A lot was riding on Simon Singh tonight. I had chosen his talk over Simon Armitage, Laslo Krasznahorkai and Germaine Greer, who I’d have loved to see, because I enjoyed ‘Fermat’s Last Theorem’ so much. Then I’d had a frustrating time getting here due to a missed turn en-route adding an hour to the journey. High winds on arrival, and a broken pole mean it took longer than expected to erect t the tent, and so I missed my first event. If the day was going to be redeemed, Singh’s talk had better be good…
I’m delighted to say that it was way better than that, and meant after hours of frustration, my Hay has kicked off in style. Which was particularly pleasing as my eldest, Beth (16) decided to come along at the last minute and I would have also hated to disappoint her.

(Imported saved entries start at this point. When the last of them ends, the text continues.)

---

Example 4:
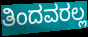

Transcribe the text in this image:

ತಿಂದವರಲ್ಲ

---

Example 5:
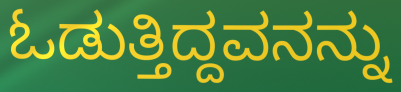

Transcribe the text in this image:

ಓಡುತ್ತಿದ್ದವನನ್ನು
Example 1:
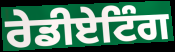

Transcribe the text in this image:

ਰੇਡੀਏਟਿੰਗ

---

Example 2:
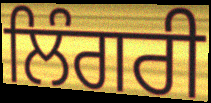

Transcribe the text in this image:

ਲਿੰਗਰੀ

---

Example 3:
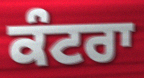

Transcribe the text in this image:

ਕੰਟਰਾ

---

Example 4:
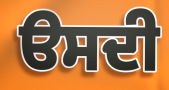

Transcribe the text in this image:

ੳਸਦੀ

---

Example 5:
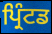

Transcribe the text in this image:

ਪ੍ਰਿੰਟਡ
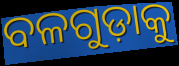
ବଳଗୁଡ଼ାକୁ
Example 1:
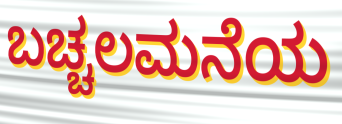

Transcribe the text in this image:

ಬಚ್ಚಲಮನೆಯ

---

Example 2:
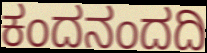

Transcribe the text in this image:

ಕಂದನಂದದಿ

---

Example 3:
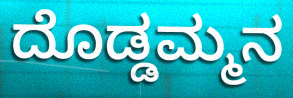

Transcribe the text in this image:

ದೊಡ್ಡಮ್ಮನ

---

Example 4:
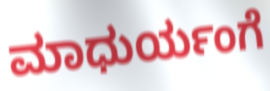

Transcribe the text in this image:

ಮಾಧುರ್ಯಂಗೆ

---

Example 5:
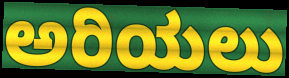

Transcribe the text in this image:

ಅರಿಯಲು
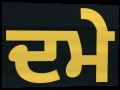
ਦਮੇ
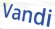
Vandi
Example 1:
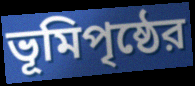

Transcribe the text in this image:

ভূমিপৃষ্ঠের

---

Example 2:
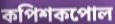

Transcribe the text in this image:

কপিশকপোল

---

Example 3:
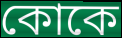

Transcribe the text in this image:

কোকে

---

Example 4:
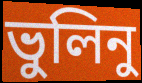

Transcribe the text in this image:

ভুলিনু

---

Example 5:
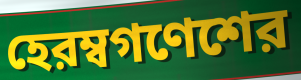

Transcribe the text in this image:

হেরম্বগণেশের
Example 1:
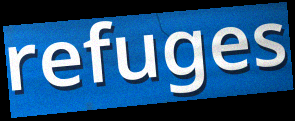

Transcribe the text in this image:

refuges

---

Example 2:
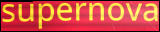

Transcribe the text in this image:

supernova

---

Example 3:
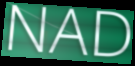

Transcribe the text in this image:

NAD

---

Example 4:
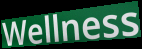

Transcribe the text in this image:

Wellness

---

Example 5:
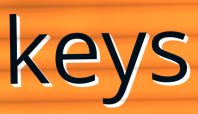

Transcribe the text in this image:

keys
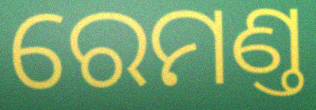
ରେମଣ୍ତ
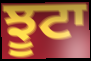
ਝੂਟਾ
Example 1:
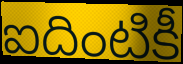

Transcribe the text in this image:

ఐదింటికీ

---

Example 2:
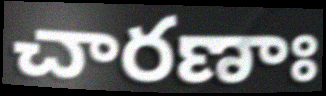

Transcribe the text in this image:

చారణాః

For those unfamiliar with Singh’s book, it tells the story of Andrew Wiles, a mathematician who was obsessed with solving Fermat’s Last Theorem. That puzzle was laid down by Fermat, who liked to writ e notes in the margins of his copy of Arithmetica. In one, he claimed to have proved a particular equation, but there wasn’t space to write the proof, thereby setting down a challenge for mathematicians for 350 years.

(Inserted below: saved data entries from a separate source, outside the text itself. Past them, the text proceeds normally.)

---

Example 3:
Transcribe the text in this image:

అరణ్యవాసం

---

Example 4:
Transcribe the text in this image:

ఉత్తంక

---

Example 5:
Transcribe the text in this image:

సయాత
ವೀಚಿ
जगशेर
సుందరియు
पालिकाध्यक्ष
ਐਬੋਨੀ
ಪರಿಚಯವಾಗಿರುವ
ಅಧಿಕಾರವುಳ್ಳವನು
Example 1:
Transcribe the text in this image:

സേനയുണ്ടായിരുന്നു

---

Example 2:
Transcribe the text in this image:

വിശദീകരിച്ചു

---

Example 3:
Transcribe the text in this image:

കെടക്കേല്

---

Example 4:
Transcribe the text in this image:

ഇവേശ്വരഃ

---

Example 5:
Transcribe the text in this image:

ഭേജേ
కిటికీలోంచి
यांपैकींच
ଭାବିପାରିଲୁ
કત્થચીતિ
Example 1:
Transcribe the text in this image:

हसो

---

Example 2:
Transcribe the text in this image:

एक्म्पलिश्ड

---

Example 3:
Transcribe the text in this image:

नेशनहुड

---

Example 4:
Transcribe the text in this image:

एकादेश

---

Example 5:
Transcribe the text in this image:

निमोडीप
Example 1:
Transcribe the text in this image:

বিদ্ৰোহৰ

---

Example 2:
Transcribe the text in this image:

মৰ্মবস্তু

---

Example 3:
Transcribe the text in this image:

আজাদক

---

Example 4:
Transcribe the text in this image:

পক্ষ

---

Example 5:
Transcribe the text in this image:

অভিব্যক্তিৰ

Tonight’s talk was a celebration of twenty years since Wiles’ tremendous achievement. Fittingly, it began with an excerpt from the BBC film of the story in which Wiles is filled with emotion as he remembers the moment he knew he’d completed the proof. ‘We’ve all had occasions when maths made us want to cry’ Singh commented wryly, before taking us through the story and why it mattered so much to the mathematician. An obsession formed when he was ten, led to him spending years studying the theorem, till a breakthrough in a new field of mathematics gave him the tools for a possible solution. For the next seven years Wiles toiled away in secret, until he finally worked out a proof. Even that wasn’t the end of the story as the proof later turned out to have an error and it was another eighteen months before it was absolutely watertight.
Singh is as an engaging a presenter as he is a writer, and he told the absorbing tale with verve and energy. Beth loved it. And when we met the author afterwards, he proved as engaging in person as he is on stage and page. So look out for his books, he’s well worth a read.
After a somewhat wobbly start, my festival has begun.